We drove, Cynthia and me, speeding by farms boasting rows of citrus fruit. Dirt kicked up behind the Cadillac wheels. When I returned the car to Pipe, I was sure he would kill me. Until then, I didn’t care. I just had to get us out of that crazy house where uncles prowled after their nieces, mothers performed melodramatic breakouts, and dead cats with haunting eyes watched people come and leave.

I checked Cynthia in my peripheral view. She leaned back on her side with a blank expression and stared off in the distance somewhere. I had no idea how to broach the subject.
Should I even ask about what went down in the kitchen?
So many thoughts littered my skull. I had tons of things to say, many words that most wouldn’t even think to say inside a church. None of the ill things were directed at her of course. They all targeted dear Uncle Kevin, the sick bastard that raped Cynthia when she was a little girl and had the nerve to try and convince her that she wanted it just as much as him.

I should’ve gutted that motherfucker, just spilled his insides in that kitchen. How dare he? And what about her mom? Did she not think for a few seconds that that freak was a good person to be around her little girl? Did her mother even care? My mom would’ve put a bullet in his behind the first time he looked at me odd.

My bottom lip quivered at the image of them earlier.

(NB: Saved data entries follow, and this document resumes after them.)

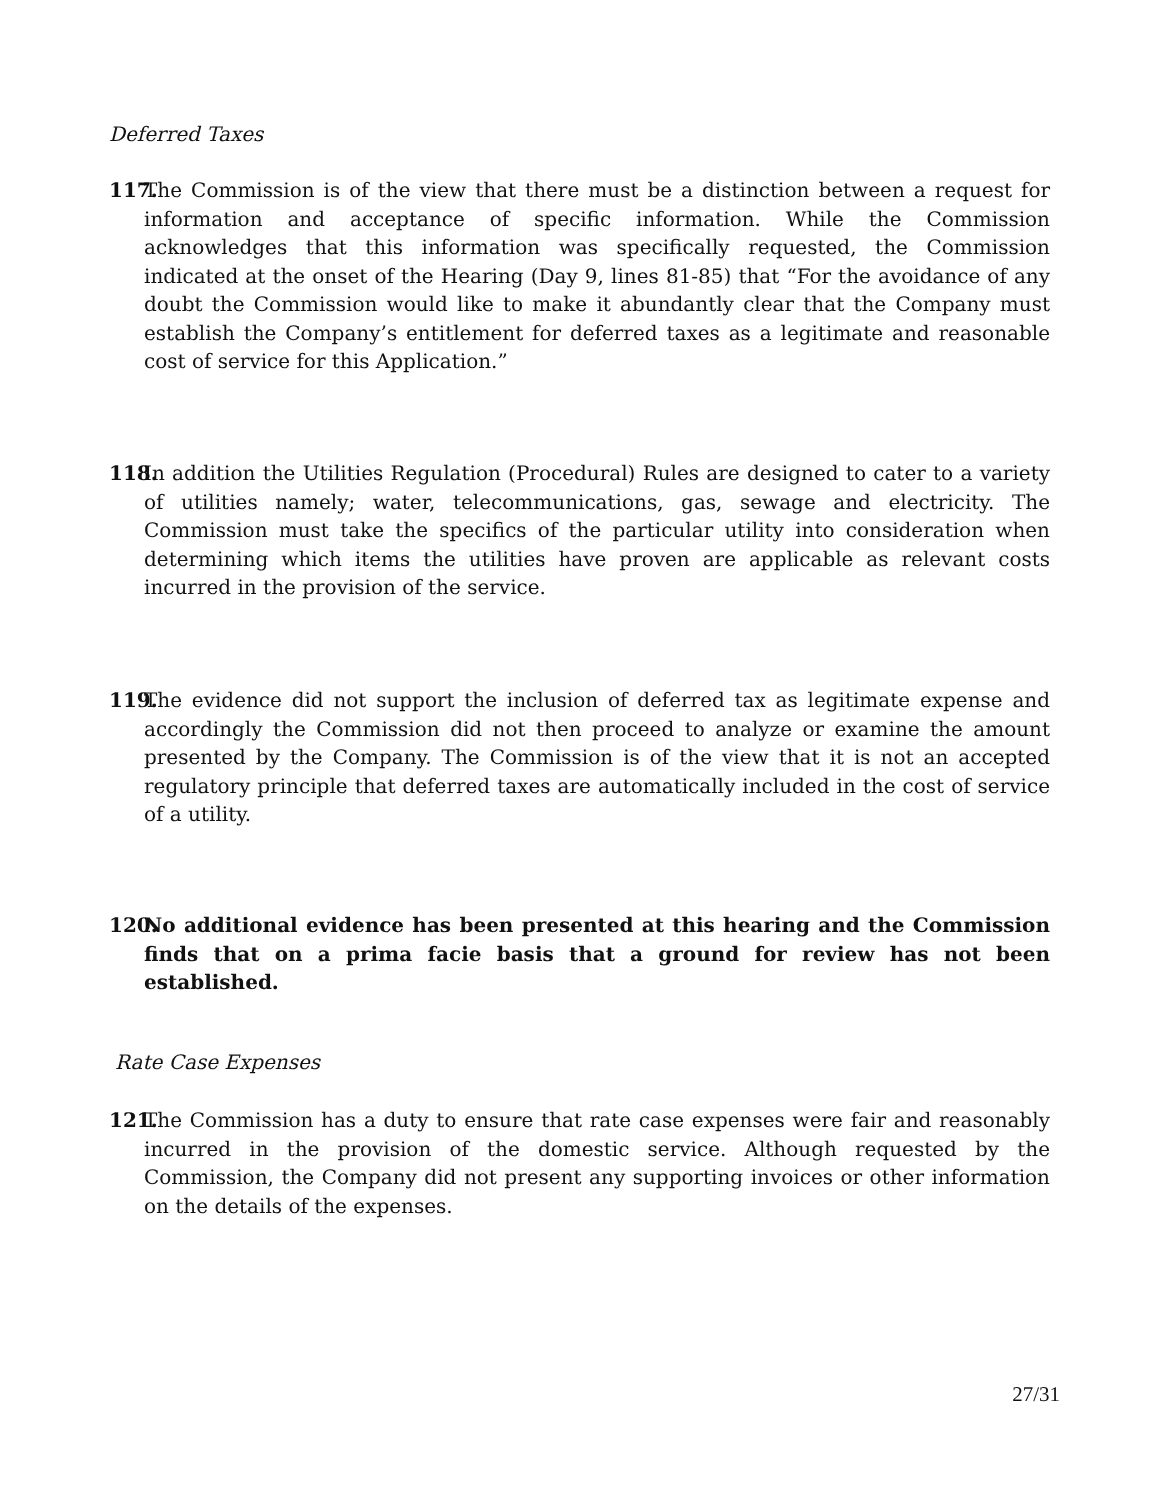Deferred Taxes
117. The Commission is of the view that there must be a distinction between a request for information and acceptance of specific information. While the Commission acknowledges that this information was specifically requested, the Commission indicated at the onset of the Hearing (Day 9, lines 81-85) that “For the avoidance of any doubt the Commission would like to make it abundantly clear that the Company must establish the Company’s entitlement for deferred taxes as a legitimate and reasonable cost of service for this Application.”
118. In addition the Utilities Regulation (Procedural) Rules are designed to cater to a variety of utilities namely; water, telecommunications, gas, sewage and electricity. The Commission must take the specifics of the particular utility into consideration when determining which items the utilities have proven are applicable as relevant costs incurred in the provision of the service.
119. The evidence did not support the inclusion of deferred tax as legitimate expense and accordingly the Commission did not then proceed to analyze or examine the amount presented by the Company. The Commission is of the view that it is not an accepted regulatory principle that deferred taxes are automatically included in the cost of service of a utility.
120. No additional evidence has been presented at this hearing and the Commission finds that on a prima facie basis that a ground for review has not been established.
Rate Case Expenses
121. The Commission has a duty to ensure that rate case expenses were fair and reasonably incurred in the provision of the domestic service. Although requested by the Commission, the Company did not present any supporting invoices or other information on the details of the expenses.
27/31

I’d gaped at them both for a good minute without their realizing it. Tension thickened the area, and under it resided hot sex. Although she looked scared, Cynthia also seemed like she yearned to jump his bones right in that kitchen. I did my best to push that horror out of my chest.

She damn sure isn’t asexual. Sexually misguided maybe. Messed up in the head, definitely. But the girl does get aroused.
I couldn’t deal with it, so I yanked the butcher knife from the counter.
Why did I grab the damn knife again? Oh yeah, when the sick bastard said Cynthia had been mature for her age. Yeah. That’s when I wanted to cut his dick off.

I switched on the radio to get rid of the car’s silence and hopefully crowd my brain with something else.

They stood in that kitchen so close to each other just like long-time lovers.